EXHIBIT-SALE OF ARTIST LeROY NEIMAN’S PRIVATE STASH OF “FEMLINS”

It was a crush at Soho’s Franklin Bowles Galleries for the September 15 “Femlin” exhibition of LeRoy Neiman’s sexy miniature sprites sporting suggestive black stockings, heels and gloves that have appeared in Playboy magazine since the mid 1950s. On the photo-op-autograph line I spotted Jewish Week correspondent Stewart Ain and his wife, Meryl. Ain admitted to owning an original Neiman. Did not ask if it was of a Femlin or one of his sports figure/portrait canvases for which he is noted. In 1980, Neiman presented to President Jimmy Carter a painting commemorating the signing of the Egyptian-Israeli peace treaty.
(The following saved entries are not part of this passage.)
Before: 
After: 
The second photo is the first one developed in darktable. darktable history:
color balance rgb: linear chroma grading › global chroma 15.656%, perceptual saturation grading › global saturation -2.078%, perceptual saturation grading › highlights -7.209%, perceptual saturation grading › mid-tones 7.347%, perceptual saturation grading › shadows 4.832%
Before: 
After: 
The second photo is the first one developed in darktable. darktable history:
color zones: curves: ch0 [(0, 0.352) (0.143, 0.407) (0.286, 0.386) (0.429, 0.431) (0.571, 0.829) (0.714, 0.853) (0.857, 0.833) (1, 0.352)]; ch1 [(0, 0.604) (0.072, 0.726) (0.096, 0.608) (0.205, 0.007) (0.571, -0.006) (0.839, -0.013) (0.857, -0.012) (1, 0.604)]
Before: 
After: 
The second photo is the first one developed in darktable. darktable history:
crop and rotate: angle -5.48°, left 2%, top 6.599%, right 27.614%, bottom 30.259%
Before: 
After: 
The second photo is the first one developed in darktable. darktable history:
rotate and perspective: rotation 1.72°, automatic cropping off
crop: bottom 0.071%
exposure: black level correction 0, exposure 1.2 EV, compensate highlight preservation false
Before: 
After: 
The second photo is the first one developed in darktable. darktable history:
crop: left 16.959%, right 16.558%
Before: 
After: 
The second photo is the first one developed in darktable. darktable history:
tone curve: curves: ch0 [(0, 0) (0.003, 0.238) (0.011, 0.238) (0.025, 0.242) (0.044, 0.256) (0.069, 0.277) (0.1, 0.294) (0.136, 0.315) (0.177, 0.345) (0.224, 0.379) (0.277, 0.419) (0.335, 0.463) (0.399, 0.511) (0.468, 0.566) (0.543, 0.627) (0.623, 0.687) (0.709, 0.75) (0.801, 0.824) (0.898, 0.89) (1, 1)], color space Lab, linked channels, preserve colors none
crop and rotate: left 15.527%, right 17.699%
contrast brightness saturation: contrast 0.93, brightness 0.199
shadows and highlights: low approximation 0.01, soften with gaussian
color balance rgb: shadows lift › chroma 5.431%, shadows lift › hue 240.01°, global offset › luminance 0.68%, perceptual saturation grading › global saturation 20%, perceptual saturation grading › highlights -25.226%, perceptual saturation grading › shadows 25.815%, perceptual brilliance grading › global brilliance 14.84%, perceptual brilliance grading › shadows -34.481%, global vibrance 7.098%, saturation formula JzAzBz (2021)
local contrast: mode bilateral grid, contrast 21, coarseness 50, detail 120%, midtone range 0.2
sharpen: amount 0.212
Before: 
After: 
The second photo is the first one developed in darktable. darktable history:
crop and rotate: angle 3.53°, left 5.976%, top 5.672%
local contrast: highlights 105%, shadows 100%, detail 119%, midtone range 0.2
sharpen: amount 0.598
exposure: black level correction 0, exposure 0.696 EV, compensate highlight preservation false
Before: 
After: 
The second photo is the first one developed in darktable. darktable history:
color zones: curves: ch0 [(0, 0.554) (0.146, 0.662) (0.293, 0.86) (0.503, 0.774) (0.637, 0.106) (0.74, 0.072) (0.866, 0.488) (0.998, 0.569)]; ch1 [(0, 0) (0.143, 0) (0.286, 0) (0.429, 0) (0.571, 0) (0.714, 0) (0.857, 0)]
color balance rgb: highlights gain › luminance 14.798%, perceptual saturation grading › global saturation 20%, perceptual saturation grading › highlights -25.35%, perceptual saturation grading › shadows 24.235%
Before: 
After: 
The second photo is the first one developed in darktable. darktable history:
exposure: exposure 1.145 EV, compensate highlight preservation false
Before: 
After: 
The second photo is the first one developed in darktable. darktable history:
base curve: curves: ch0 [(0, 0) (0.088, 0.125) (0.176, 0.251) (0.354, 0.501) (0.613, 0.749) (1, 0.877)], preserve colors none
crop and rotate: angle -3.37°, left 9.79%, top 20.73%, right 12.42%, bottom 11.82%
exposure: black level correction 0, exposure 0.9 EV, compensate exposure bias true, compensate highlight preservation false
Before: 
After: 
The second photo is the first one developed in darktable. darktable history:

Neiman’s portrait roster includes Leonard Bernstein; in 2004 he was commissioned to do a portrait of New England Patriots team owner Robert Kraft, a benefactor of the center that bears his name, the Kraft Center of Columbia-Barnard Hillel.

In the early 1950s Neiman worked as an illustrator for Carson, Pirie, Scott & Co., a Chicago department store alongside a copyrighter named Hugh Hefner. In 1955 when Hefner, by then publisher/editor of Playboy, was looking for edgy illustrations he began to run Neiman’s “Femlins.” In 1952 I worked at the American Society of Magazine Photographers. Among the ASMP members were such photographer icons as Berenice Abbott, Ansel Adams, Richard Avedon, Margaret Bourke-White, Cornell Capa, Andreas Feininger, Arnold Newman and Inge Morath. Returning from lunch one day, I was told that a guy from Chicago had approached some ASMPers for funding and/or as photographers for a novel magazine he envisioned that would feature photographs of fully nude female. Hefner, I was told, was turned down flat. The photographers were wary of the postal and decency laws of the day. The rest is history. The premiere 1953 issue featuring the then infamous Marilyn Monroe centerfold now commands zillions on eBay — providing you can find one in mint condition.


PHILIP ROTH’S SOUND BYTE ON CHINESE FOOD

Here’s a switch on that old saw that if you want to find a Jewish neighborhood, look for a Chinese restaurant. In New York, I have discovered, if you want to find a Jewish celebrity, go to a Chinese restaurant. Several months ago I ran into Neil Simon at Tang’s Pavilion (where, by the way “Tumbalalaika,” performed on a Chinese stringed instrument, was playing!). A few weeks ago, at Shun Lee West, I spotted Philip Roth across the room. Went over, introduced myself. Happened to have a copy of the Forward. Yes, he knows the paper. Posited my theory about Jews, Jewish celebrities and Chinese restaurants, but did not comment on his most recent opus, “Exit Ghost” (Houghton Mifflin). If I remember correctly, Roth’s controlled parting comment was, “Jews just seem to like Chinese food.”